Kurz vor der EM

Deutschland diskutiert: Hat sich Nagelsmann verzockt?

Auch beim 2:1 gegen Griechenland leistet sich Torwart Manuel Neuer einen schweren Bock, doch der Bundestrainer steht eisern weiter zu seiner Nummer 1.

Teilen
Bundestrainer Julian Nagelsmann ist mit dem letzten Test vor der EM sichtlich nicht ganz glücklich, eine Torwart-Diskussion blockt er aber ab. 
Bundestrainer Julian Nagelsmann ist mit dem letzten Test vor der EM sichtlich nicht ganz glücklich, eine Torwart-Diskussion blockt er aber ab. pepphoto/Imago

2:1 (0:1) in Mönchengladbach gegen Griechenland im letzten Test vor dem EM-Eröffnungsspiel am Freitag in München gegen Schottland (21 Uhr, ZDF). Nach einer schwachen ersten Hälfte dreht das Team von Bundestrainer Julian Nagelsmann (36) in den zweiten 45 Minuten auf und mit den Toren von Kay Havertz (56.) und Pascal Groß (89.) das Spiel. Das macht Mut fürs Heim-Turnier. Aber eine große Frage bleibt: Was ist los mit Manuel Neuer (38)?

Auch in den Jahren großer Krise war immer eines unstrittig: Deutschland hatte nie ein Torwart-Problem. Das hat die DFB-Elf auch jetzt eigentlich nicht, schließlich ist neben dem Bayern-Keeper ja beispielsweise auch noch Barca-Hexer Marc-André ter Stegen (32). Nagelsmann hat sich früh auf Neuer als Nummer 1 festgelegt, doch der für viele immer noch beste Torwart der Welt zeigt plötzlich Nerven.

Seit Real Madrid ist Neuer verunsichert

Los ging es im Halbfinal-Rückspiel der Champions League bei Real Madrid, als der Weltmeister von 2014 einen Ball prallen ließ und Bayerns Aus damit praktisch besiegelte. Beim anschließenden Bundesliga-Finale bei der TSG Hoffenheim hatte er an drei von vier Gegentoren eine große Aktie. Es folgte der Bock beim 0:0 gegen die Ukraine, als er kurz vor Schluss bei einem Ausflug an die Mittellinie ohne Not den Ukrainer den Ball servierte. Nur eine Abseitsposition verhinderte die Niederlage.

Torwart Manuel Neuer kann den Ball nicht richtig festhalten, Giorgos Masouras (Nr. 7) schiebt zum 1:0 für Griechenland ein.

▶ _AUFGABE_
Gib aus dem Artikel über das 2:1 gegen Griechenland den Abschnitt von „Auch beim 2:1“ bis „seiner Nummer 1.“ einschließlich wortgetreu zurück. Die Datensätze stehen in keinem Zusammenhang mit dem Artikel.

▶ _DATENAUSZUG_

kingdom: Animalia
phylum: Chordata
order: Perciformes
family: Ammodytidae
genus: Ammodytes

* * *

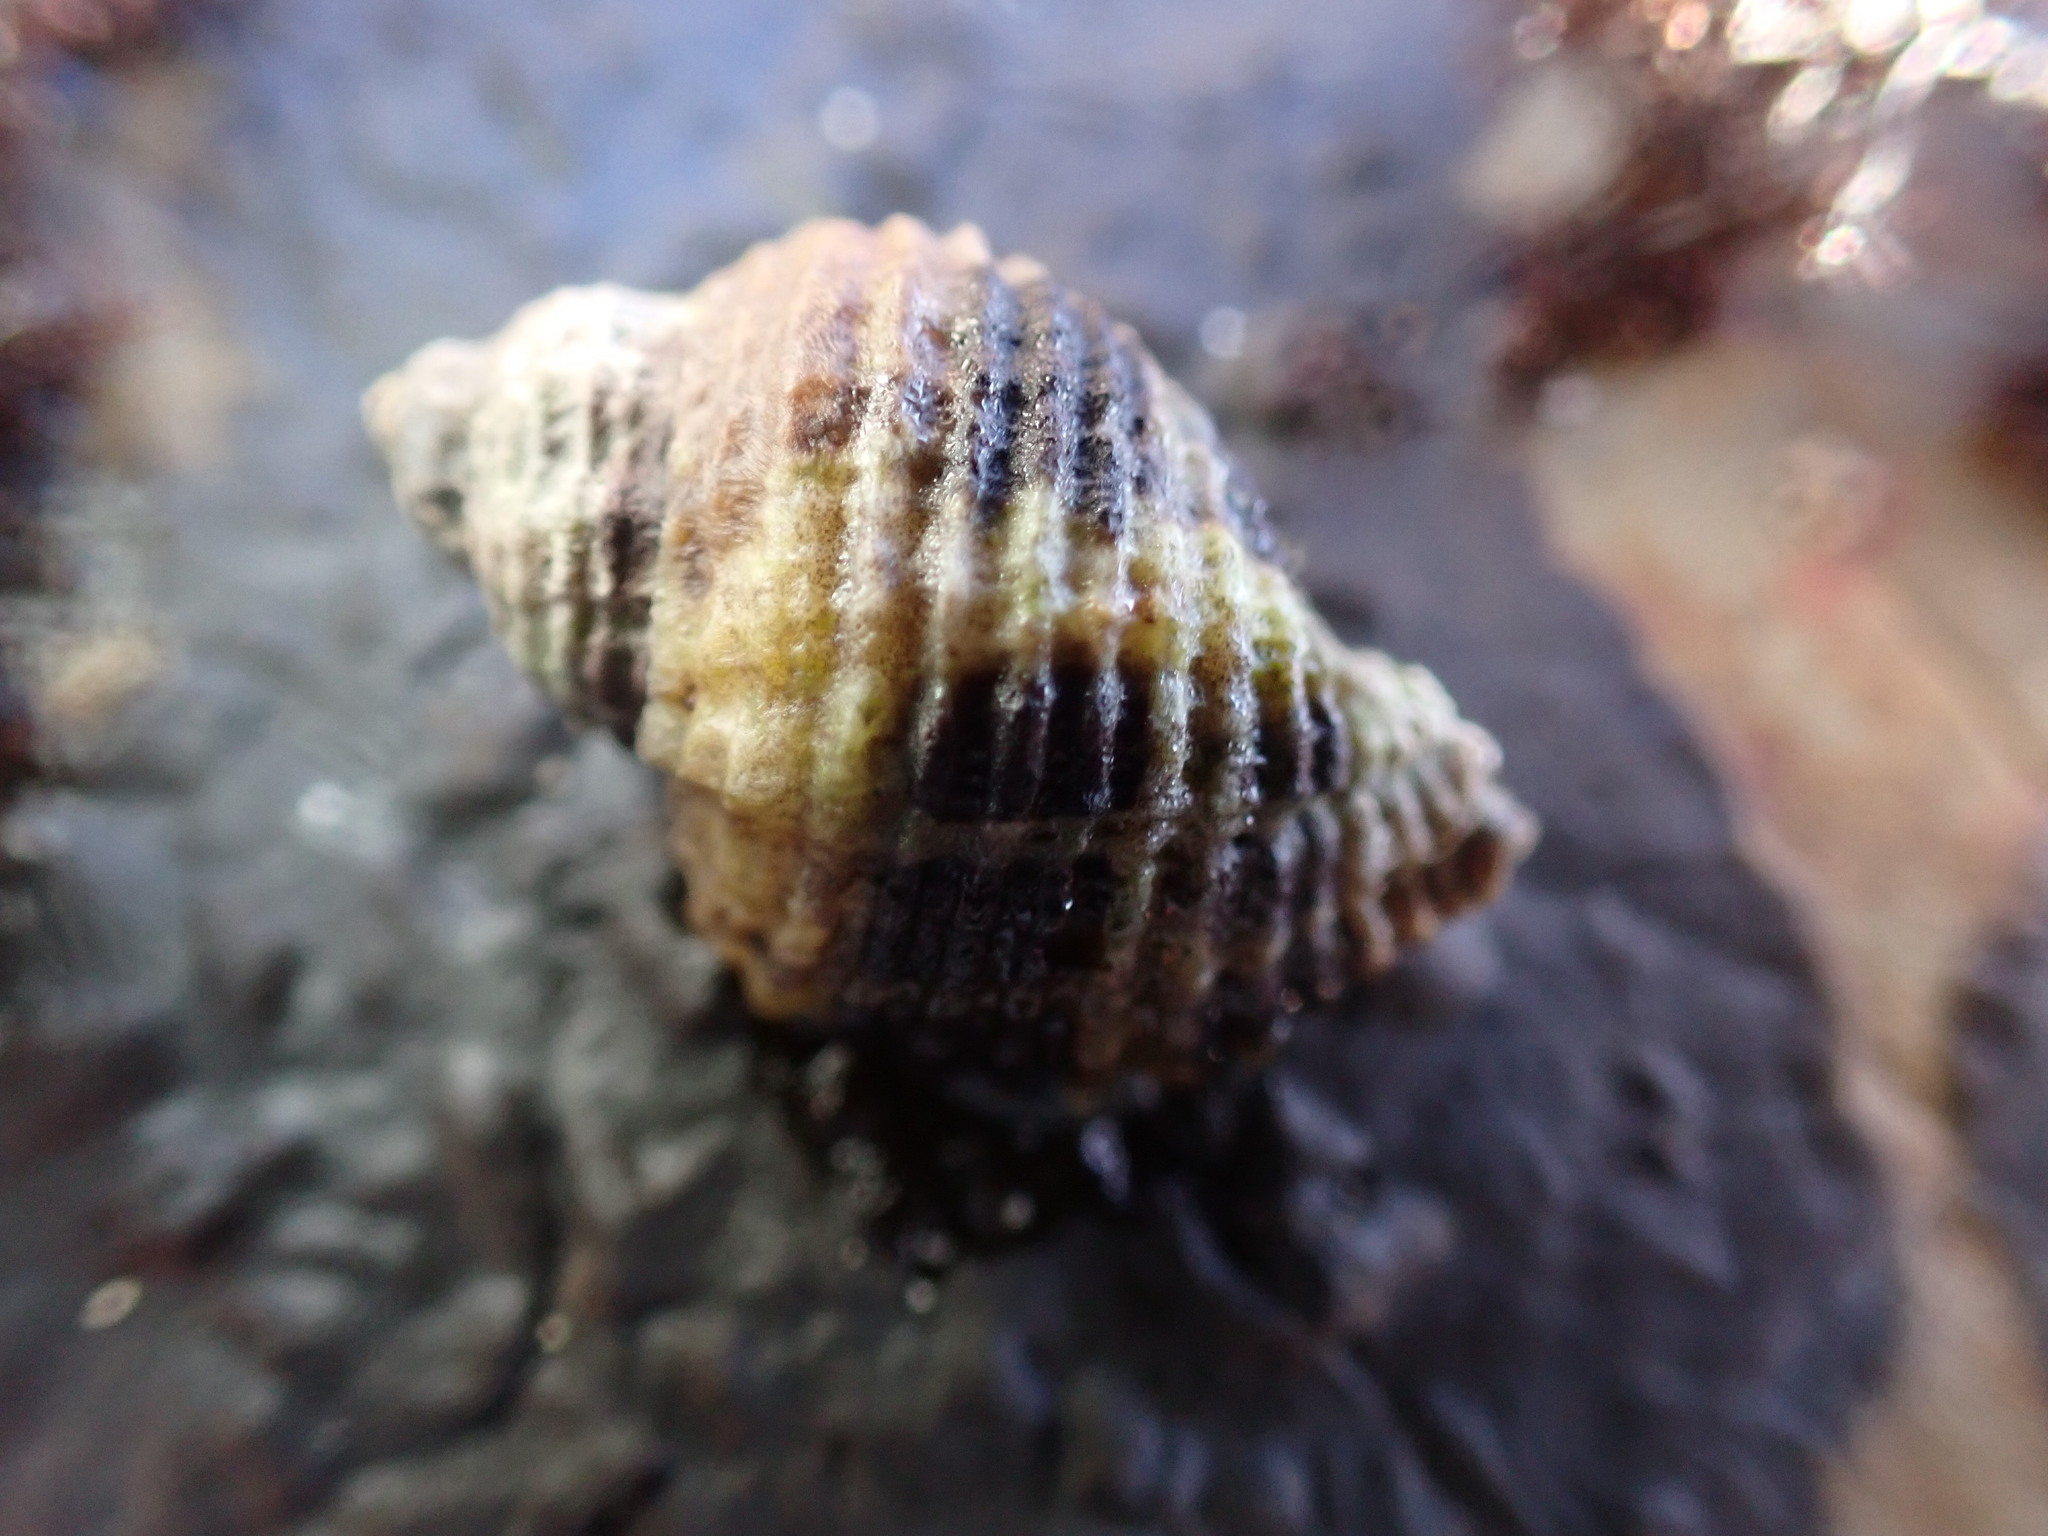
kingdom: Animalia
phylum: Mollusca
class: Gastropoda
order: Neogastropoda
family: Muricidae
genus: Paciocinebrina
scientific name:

▶ _LÖSUNG_
Auch beim 2:1 gegen Griechenland leistet sich Torwart Manuel Neuer einen schweren Bock, doch der Bundestrainer steht eisern weiter zu seiner Nummer 1.